Mention “Itaewon” to anyone—Korean or expat—who has lived in Seoul for a while, and the name will elicit a knee-jerk reaction triggering some cautionary tale regarding the drunken debauchery which takes place there after sunset. Located near the U.S. Army Base, Yongsan Garrison, the maze of bars and nightclubs which comprise the hub of this Seoul neighborhood has historically suffered from a shady reputation. Night spots primarily frequented by GIs in particular are seen as seedy pick-up scenes and places where only “bad girls” would dare to venture.
A quick Google search of “Itaewon” generates the auto-fill “nightlife,” but its day-life is also very colorful. The neighborhood itself is immensely diverse. If you look closely, flags flutter in the most discrete locations, between the cracks of buildings and hidden in alleys. Canada, Bulgaria, Spain, Ireland. In some ways, Itaewon is like all of New York’s ethnic enclaves, but in one place. In other ways, it is nothing like a New York neighborhood. Unlike how gentrification is usually received by backlash from hipsters and hipster wannabes in New York, the term doesn’t have such a repellant connotation in Seoul.
Pretty things are appreciated and adored in South Korea. For instance, the visual experience is part of the whole “luxury” coffee culture. Well-known chains like Zoo Coffee, Coco Bruni and Café Benne offer gourmet lattes and red bean shaved ice (potbingsu) in ambiances with rustic bookshelves and cutesy furniture. Independent brewers serve caffeinated concoctions in quaint tea shops decorated with flowerpots. This established coffee scene extends to restaurants and pubs as well, which is evident in the way that Korean restaurateurs in Itaewon and all over Seoul take pride in their establishments.
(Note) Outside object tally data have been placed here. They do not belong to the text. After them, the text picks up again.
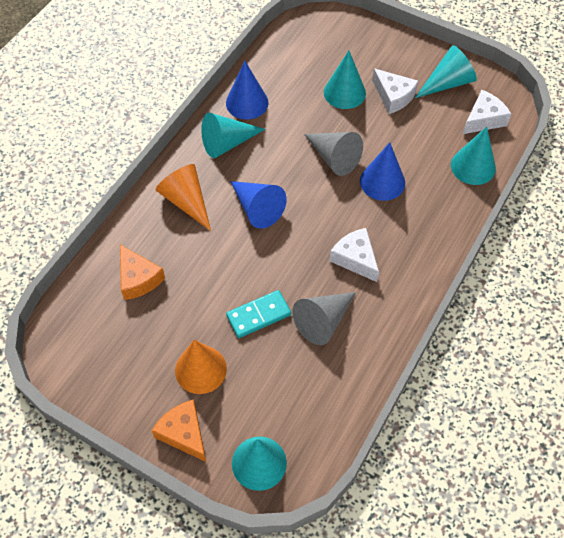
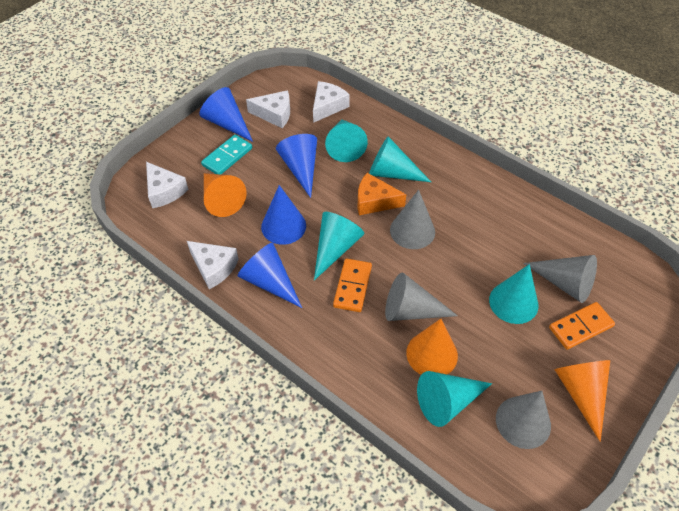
blue cone: [226,61,268,120] [230,181,287,229] [360,142,405,201] = 3 -> [199,87,253,142] [237,243,302,308] [261,185,306,245] [276,134,317,198] = 4
grey cone: [292,292,356,345] [304,132,363,176] = 2 -> [385,272,458,321] [390,190,435,249] [496,391,551,449] [523,255,597,303] = 4
orange cheese: [120,245,165,300] [152,400,206,462] = 2 -> [358,173,406,215] = 1
orange cone: [156,164,211,231] [175,340,227,394] = 2 -> [204,173,247,217] [406,319,458,375] [554,360,610,442] = 3
orange domino: none = 0 -> [333,258,372,312] [549,302,615,350] = 2
white cheese: [330,228,379,282] [372,69,418,114] [463,90,512,134] = 3 -> [146,162,188,208] [187,241,239,289] [246,90,290,128] [313,81,350,123] = 4

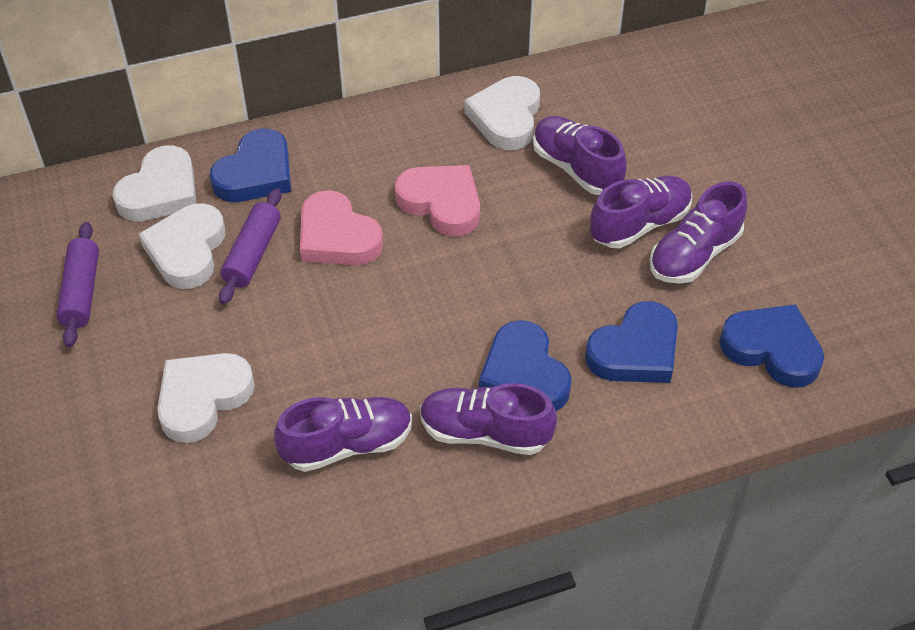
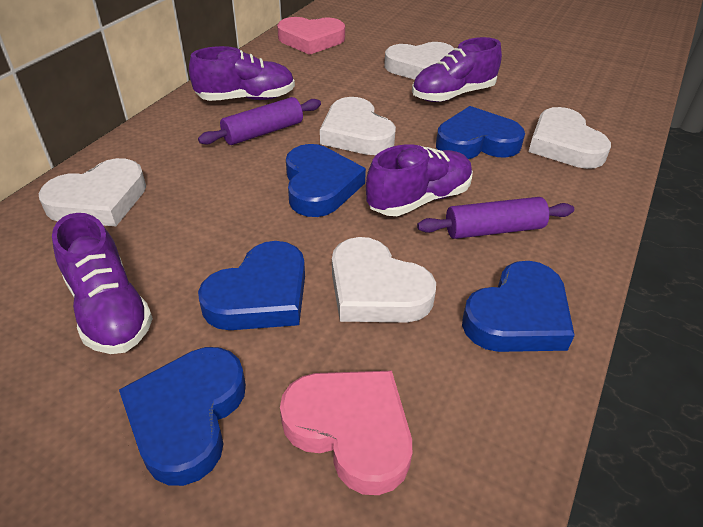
blue heart: [210,129,291,202] [479,320,572,411] [585,301,678,383] [719,304,824,388] = 4 -> [119,347,246,486] [198,241,305,330] [286,144,366,217] [436,106,525,159] [462,261,575,352] = 5
purple shoe: [274,397,412,472] [420,383,557,455] [533,116,627,195] [590,176,692,248] [650,181,747,284] = 5 -> [52,213,153,354] [189,46,295,101] [366,144,473,216] [412,37,502,102] = 4
white heart: [113,145,196,221] [139,203,225,289] [157,353,255,443] [464,76,540,150] = 4 -> [38,158,146,226] [320,97,396,155] [332,237,436,322] [384,42,454,80] [529,107,611,169] = 5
During the day and evenings, expats from all over the world and Koreans from all walks of life patronize Itaewon’s many art deco-style restaurants. Notable ones include Chelsea, where open air dining during the warmer months evokes the feel of the eccentric New York neighborhood which is its namesake. There’s also Praha, which recreates the happy hour tourist scene in the Czech capital.
Down a winding road is a little French bistro inside a glasshouse rooftop next to a three-story high English pub with pink stained glass windows. Around the corner, a Thai-Chinese restaurant perched on a hill advertising Japanese beer beckons you to sample their Pad Thai, while the aroma of wanton noodles from a Hong Kong-owned noodle shop flirts with your olfactory senses. Further down the hill near the traffic by Itaewon Road is a small vendor-style shop which is hard to miss because of its lemon-colored walls. Here, they sell freshly squeezed sugar cane drinks guaranteed to cure the nastiest hangovers.
Some restaurants are tall and narrow, making full use of space by extending their seating area to the balcony. Others are short and compressed, with tables and chairs spilling out into the streets. All are colorful, although not in a tacky way. Somehow, baby blue matches well with hot pink or lipstick red. Moreover, Itaewon graffiti is high-quality art. Portraits of people’s faces spray-painted on garage doors and brick walls are rather life-like.
In Itaewon, you will find super-chic fashionistas looking like they just stepped out from a Gangnam shopping mall to hipster college students wearing thick-rimmed glasses probably with no prescription who seem like they should be at a café in the university area of Hongdae instead. It is the also the ideal place for the international jetsetter making a stopover in Seoul, or the wandering artist who decided to settle down in Korea and learn the language. Indeed, Itaewon is as much of a multi-sensory experience during the day as it is at night.